You must use pound signs for any raw string.
You must use a more cumbersome interpolation sequence for raw and cooked strings.

Hopefully the tradeoffs are worth it in terms of added expressibility and the resulting design is sufficiently elegant.

anandabits · July 3, 2018, 11:43pm

I think this new design is extremely elegant in its minimalism. It would be very useful in the code I have been writing lately.

The differences compared to the previous design plus custom-delimiter-based interpolation are relatively minor making it difficult to justify the added complexity of having raw strings, raw strings with custom delimiters and cooked strings (i.e. “normal” strings with custom delimiters).

I wholeheartedly support this update and can’t wait to see it reviewed!

hooman · July 3, 2018, 11:57pm

I haven't thought this through, but it looks very promising. I really like it.

beccadax · July 4, 2018, 12:04am

Just wanted to highlight that, although Erica's examples all show interpolations, this rule applies to other escape sequences as well. In a #"..."# string, \#n produces a newline character, while \n and \##n do not. You probably wouldn't see this too often, though—after all, one of the major reasons to use #"..."# is to avoid having to escape things!

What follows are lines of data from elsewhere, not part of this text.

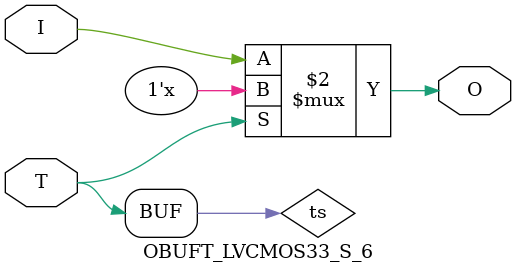
<source format=v>

/*

FUNCTION	: TRI-STATE OUTPUT BUFFER

*/

`celldefine
`timescale  100 ps / 10 ps

module OBUFT_LVCMOS33_S_6 (O, I, T);

    output O;

    input  I, T;

    or O1 (ts, 1'b0, T);
    bufif0 T1 (O, I, ts);

endmodule

</source>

nonsensery · July 4, 2018, 12:17am

I think I like this latest proposal, but this part gives me pause:

Erica_Sadun:

Any backslash that is not followed by the correct number of pound signs is treated as raw text. Each of these examples produces the exact characters of the quoted text between the quote marks:
"This is not \#(interpolated)"

For the simple case of a "conventional" string literal, this feels ... wrong?

Compare:

let x = "You're \#1"
// OK; `x` as the value: You're #1

to:

let x = "You're \#1"
//               ^
//               error: invalid escape sequence in literal

(The latter is the behavior in current versions of the language.)